TIP: If you can access the console, you can do the following:
(i) As an additional backup, save your game before activating the altar and entering the dream sequence.
(ii) Save your game as soon as you enter the dream sequence and are notified that you "have to run".
(iii) Do the dream sequence however you like. BUT, when you first encounter the Fiend, open the console again, and click on the Fiend. This will set the Fiend to be the target of certain console commands. You will know if you clicked correctly because in the top middle of the your screen, the name of the item you clicked will show up.
(iv) If you want to shortcut things and be out of the dream sequence in time to save Allecia, just reload your game (either from step i. or ii.). When you enter the dream sequence, step forward a bit, and then open the console. The Fiend should still be selected as the target (his name should still be in the upper middle of your screen assuming you didn't have to exit Oblivion and restart the application). Type the command moveto player to bring the Fiend to you. This saves you a lot of time running around.
(v) If you want to run from the fiend, move back to the starting point (the altar in the dream sequence). If you are not immediately transported, move away from the altar. The trigger point is very close by, but not exactly at the altar itself.

(9) Now that you are back, you may have to fight Pellew and Maris. Pellew has a superweapon, despite what the mod author claims:

"Pellew on the other hand doesn't do a great deal of damage, however he has the Sword of the Celestial which gives him the ability to dominate Fiends (such as yourself) by knowing their REAL name (you will have learned this if you read Pellew and Other Children's Tales. It was how he defeated Quuarll - Allecia.) If you are hit 5 times by Pellew, you will see a message box advise you that you have spoken the first syllable of your Fiendish name. If you are hit a total of 15 times, you will instantly be killed, regardless of the damage dealt. Obviously the trick here is to either Hit and Run, or to use ranged attacks (eerily reminiscent of how you found Pellew the first time, wouldn't you agree?)"

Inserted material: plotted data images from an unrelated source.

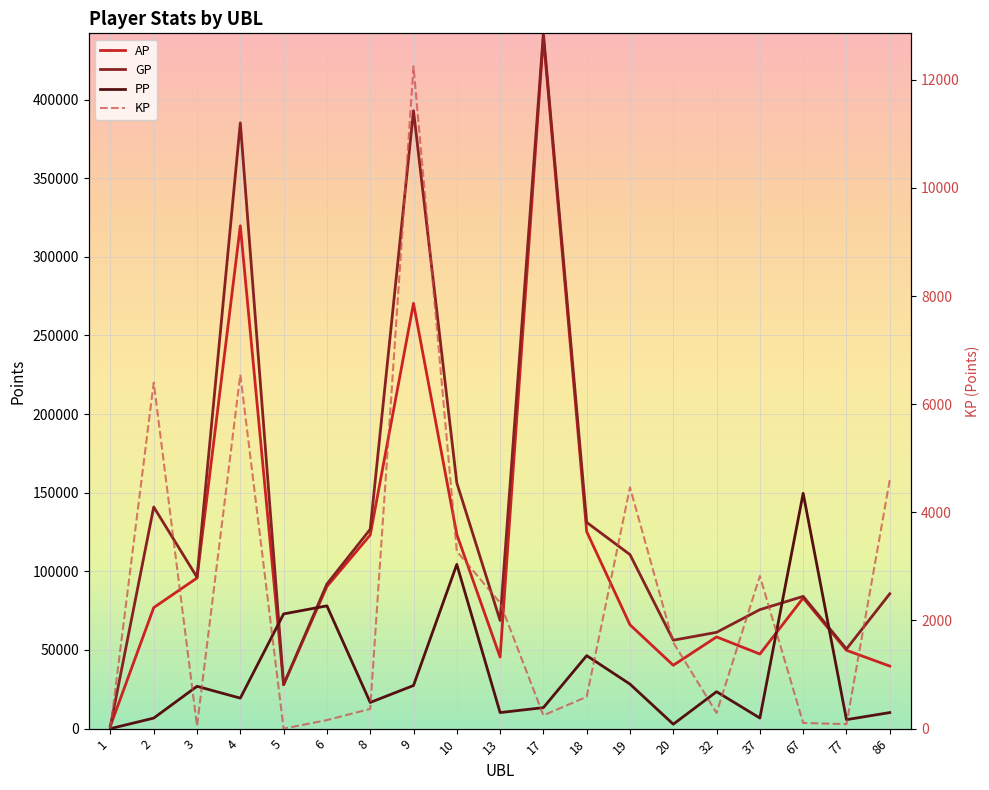

How many interior local peaks does the AP series have?

5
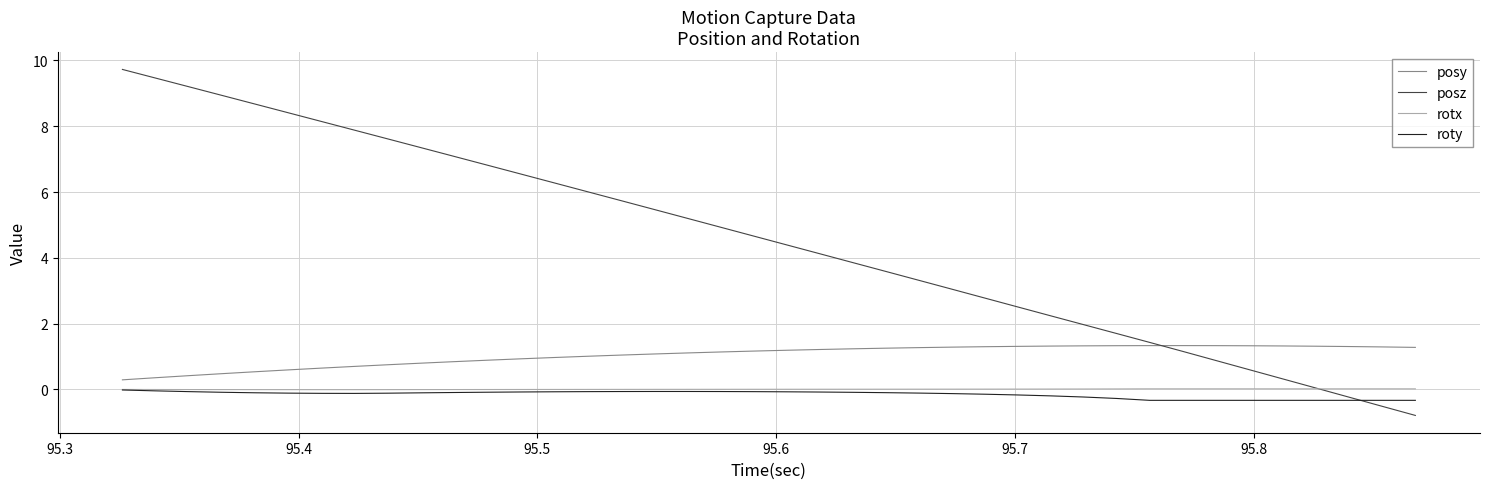

Which series has the largest total across all categories?

posz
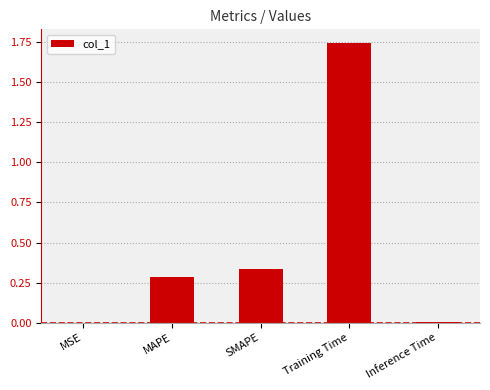

True or false: the data shows 0.0 at Inference Time.

True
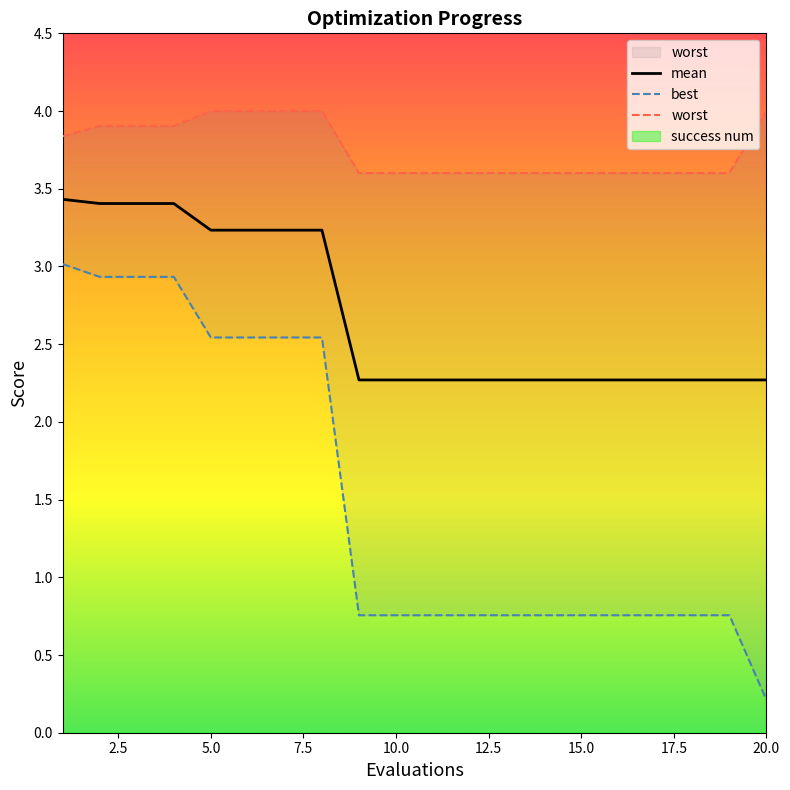

What is the total value across all series at 8?

9.8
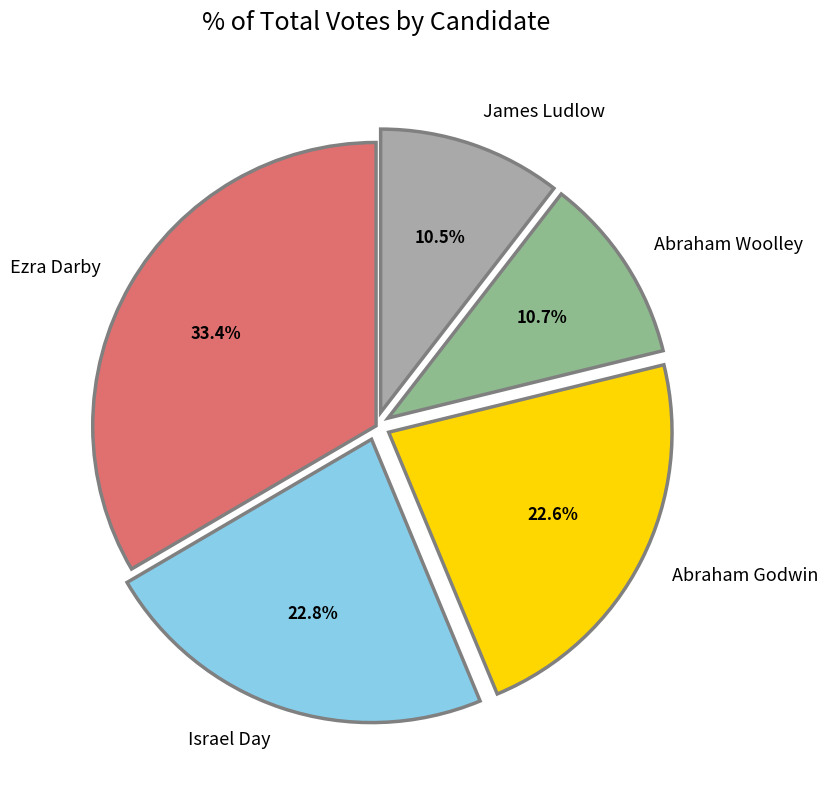

Which category has the biggest portion of the pie?

Ezra Darby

In the story mentioned, Pellew did NOT defeat Quorrol by beating her on the head with his sword. He talked to her and found out her lineage first. As you are an orphan neither you nor Pellew can know your lineage. Also, it feels like utter rubbish that getting hit by a sword will cause you to speak the first syllable of your Fiendish name. If the modder wants to give Pellew a superweapon, just give him one. I'm not sure whether a bad story is worse than a deus ex machina weapon.

Further, Maris will heal Pellew, which means you will probably want to deal with Maris -- which also means Pellew gets free hits against you. Its an irritating encounter, and if you have survived this long, you will probably cheese them with spells or poison, if not for sheer practicality then just to get past this irritating encounter.

(10) The final stage of the Legacy story involves talking to Allecia. There is apparently only one correct dialogue path IF you want more story later on, since Allecia plays an important role in the other storylines.
The choices are obvious if you've paid attention to the flashbacks and dialogue, but it also railroads you into a certain role, one which can be very out of character or just against how you want to play. But if you want to play out the rest of the mod, there's really no choice here. You MUST fall in line with the modder's vision. It's their way or the highway.

Overall, the feeling in Tears of the Fiend is that someone has a character in mind, and you either play out that particular character, or don't bother. There's a story here (whether it is a particularly good one and worthwhile to play through is up to individual opinion) and a lot of scripting and work to try to enhance the storytelling. For some people, that might be worth the download.
But for those who don't like to play someone else's character, who want to feel like they have choices and a certain freedom in how to resolve tasks, who didn't pick up a mod to essentially just read a novel, then this mod will probably be frustrating and disappointing.